◆ Action item: All lines holding the string "Report" should be copied from the data below.

-*-*-

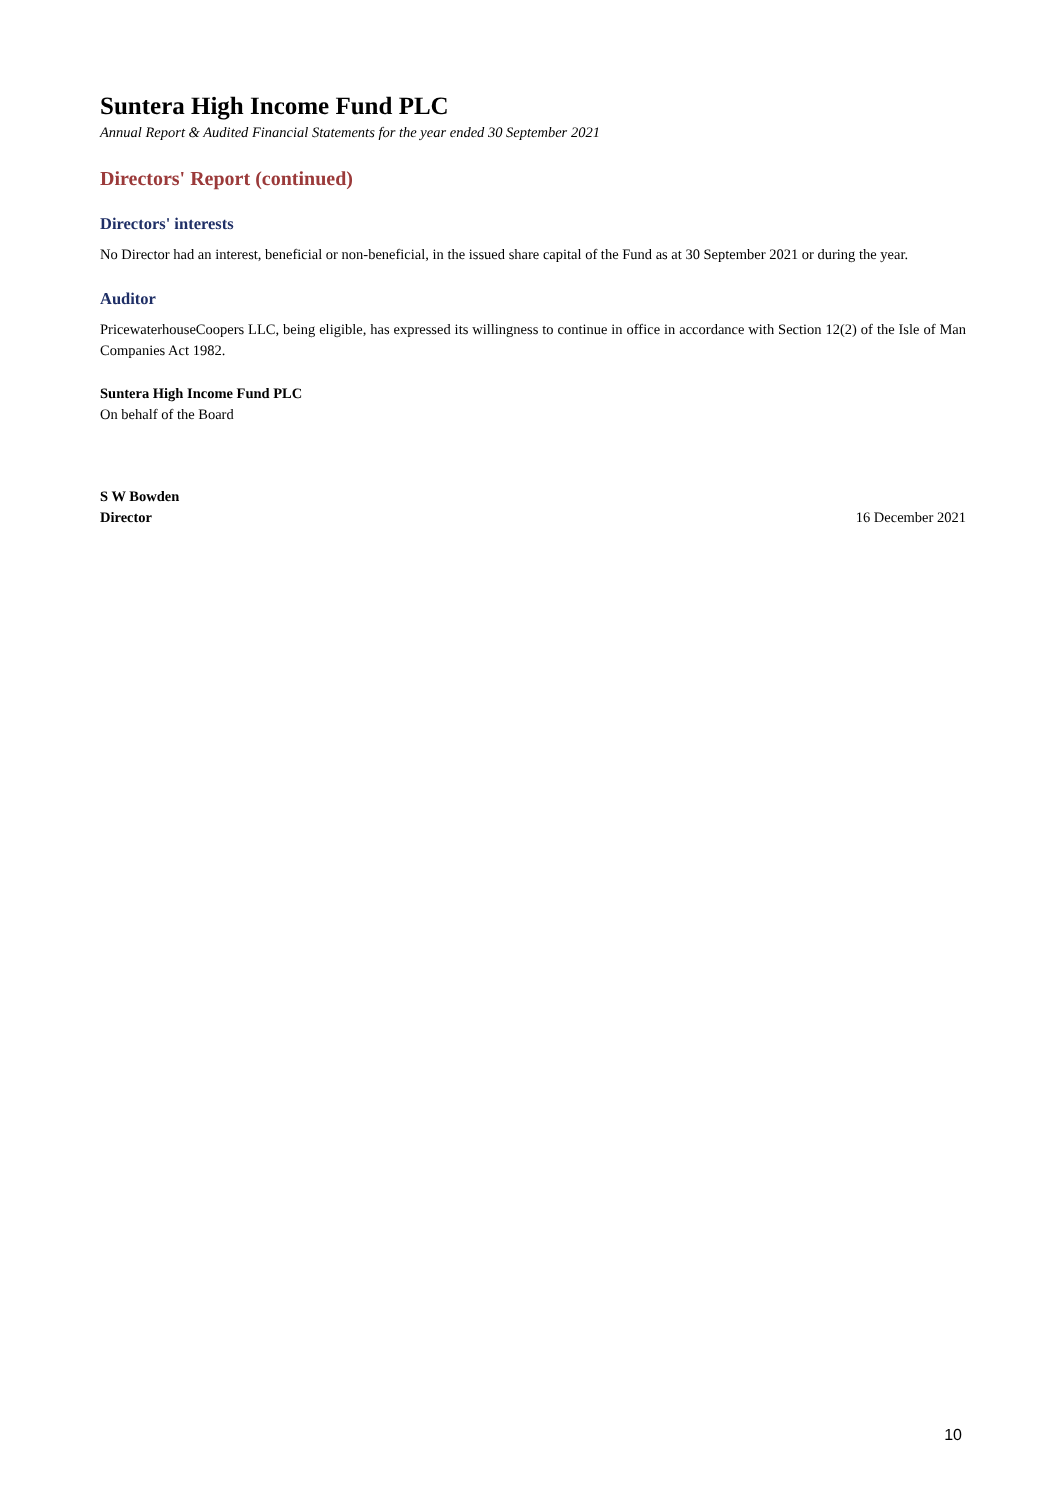Suntera High Income Fund PLC
Annual Report & Audited Financial Statements for the year ended 30 September 2021
Directors' Report (continued)
Directors' interests
No Director had an interest, beneficial or non-beneficial, in the issued share capital of the Fund as at 30 September 2021 or during the year.
Auditor
PricewaterhouseCoopers LLC, being eligible, has expressed its willingness to continue in office in accordance with Section 12(2) of the Isle of Man Companies Act 1982.
Suntera High Income Fund PLC
On behalf of the Board
S W Bowden
Director
16 December 2021
10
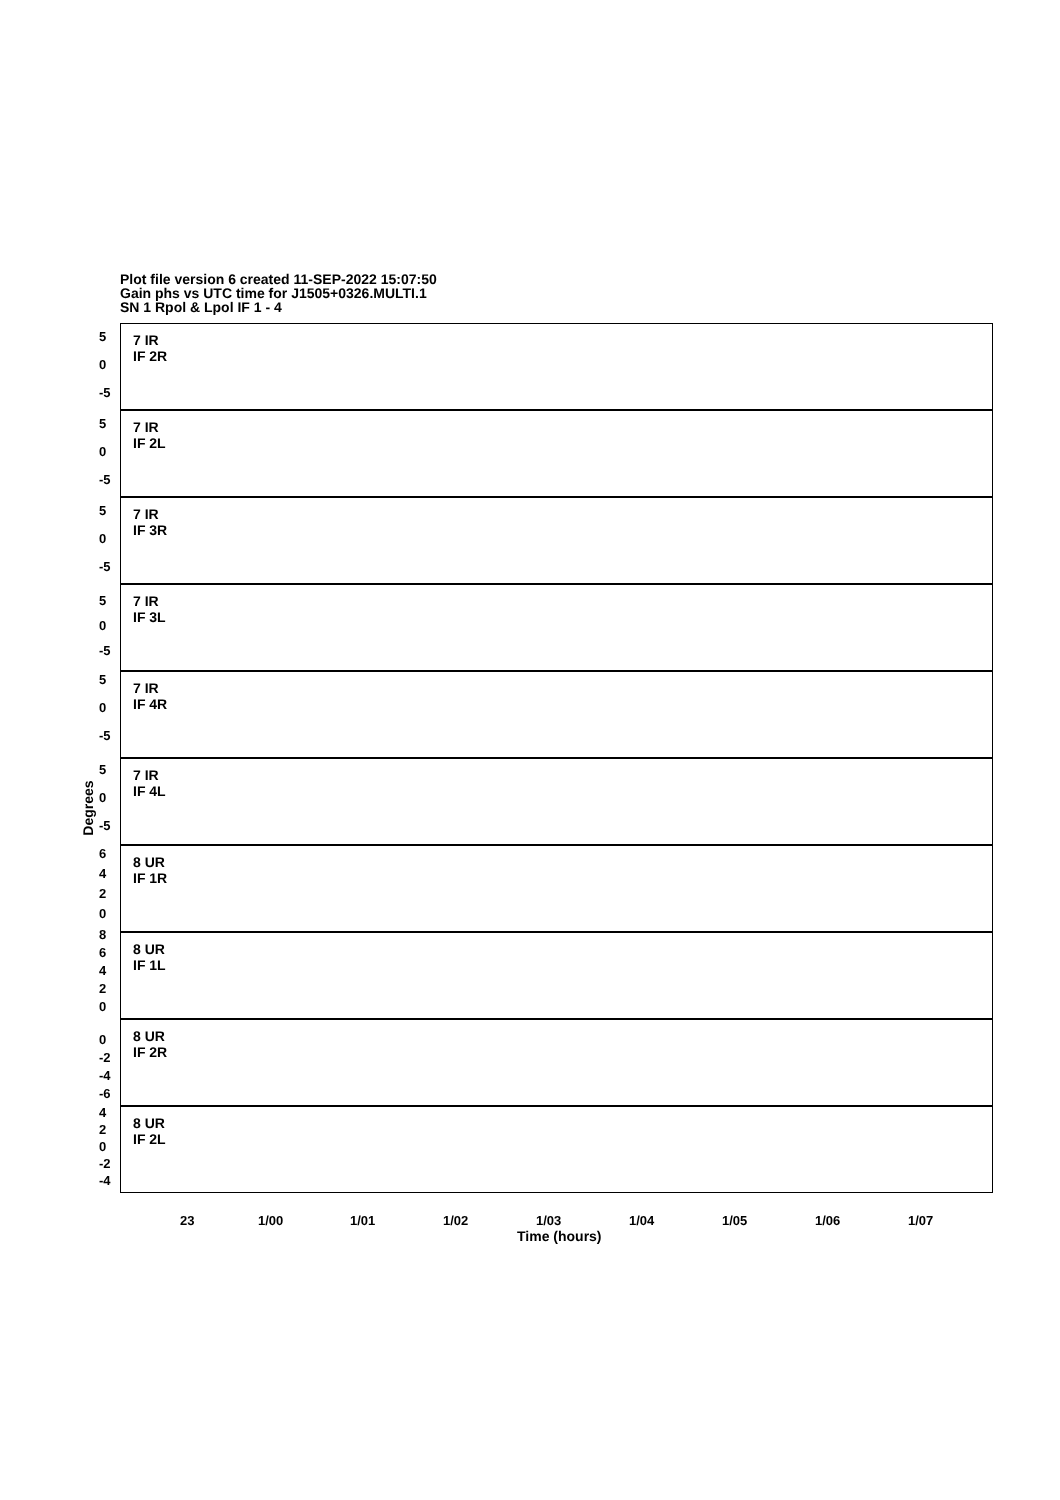Plot file version 6 created 11-SEP-2022 15:07:50
Gain phs vs UTC time for J1505+0326.MULTI.1
SN 1 Rpol & Lpol IF 1 - 4
7 IR
IF 2R
5
0
-5
7 IR
IF 2L
5
0
-5
7 IR
IF 3R
5
0
-5
7 IR
IF 3L
5
0
-5
7 IR
IF 4R
5
0
-5
7 IR
IF 4L
5
0
-5
8 UR
IF 1R
6
4
2
0
8 UR
IF 1L
8
6
4
2
0
8 UR
IF 2R
0
-2
-4
-6
8 UR
IF 2L
4
2
0
-2
-4
Degrees
23 1/00 1/01 1/02 1/03 1/04 1/05 1/06 1/07
Time (hours)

-*-*-

◆ Response below:
Annual Report & Audited Financial Statements for the year ended 30 September 2021
Directors' Report (continued)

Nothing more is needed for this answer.